Oh, and please drink copious amounts of water!!!!!    That's enough for now, I am off to bed.


  1. Loves! I love hearing the whine boo hiss sucker in the dirt.

    I also loves the entire paragraph about a bad training session can derail you, or you choose excellence. Bravo! Keep it up, woman!

  2. Thank you so much for this post. I finished a class tonight and felt like I had no business even wearing my white belt. I expected people to stop speaking to me. I felt weak, uncoordinated, like I wasn't learning and like I had no business sparring. Reading this was a huge help and I know I just need to get up and head for class Monday. Thanks!

  3. Megan- Welcome to BJJ! I am glad you enjoyed my post.

    Everyone, and I mean EVERYONE, experiences moments, sometimes entire weeks, filled with frustration and despair. Do not allow the devil of those frustrated moments to keep you out of class. I firmly believe these are some of the most important classes in martial arts training. This is where you learn perseverance, commitment, and focus.

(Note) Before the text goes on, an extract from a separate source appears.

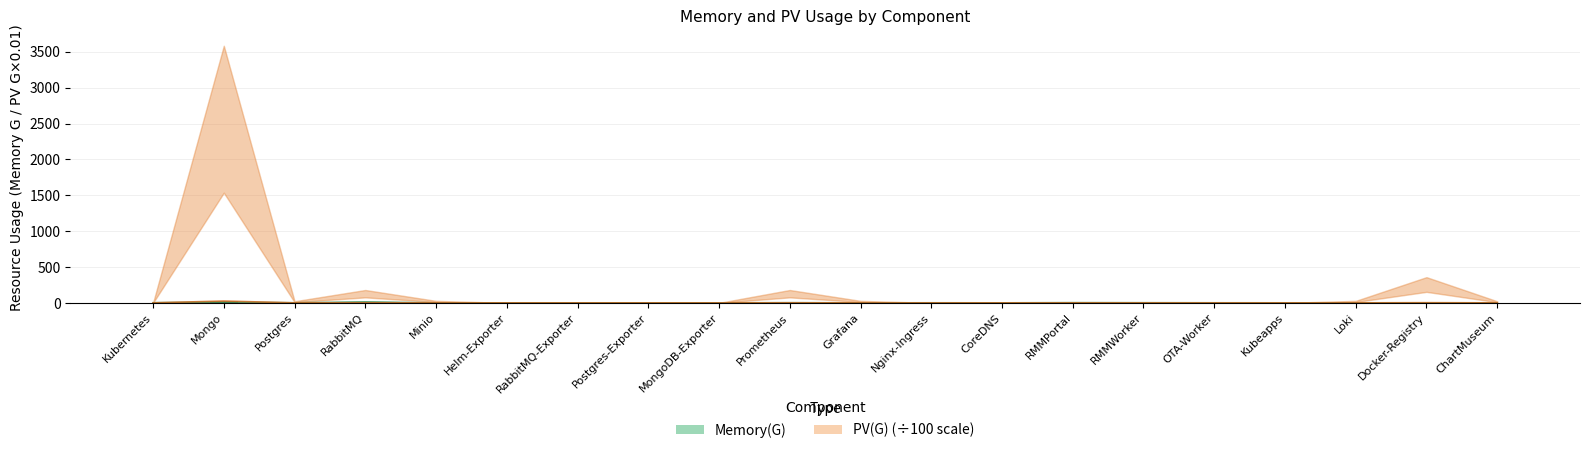

What is the total value across all series at CoreDNS?

0.3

    These periods of "uneveness" are usually followed up by a surge forward. About two months ago, one of my classmates told me he had been feeling beat up and defeated. (He was a white belt at the time) "Everyone is tapping me, where is my technique?" Three weeks later we had a class together (which is rare, as his schedule is different from mine) and he was sporting a new blue belt. I laughed and said, "Hey! What about all that complaining before?" His perseverance paid off. His focus and strength propelled him to a new level.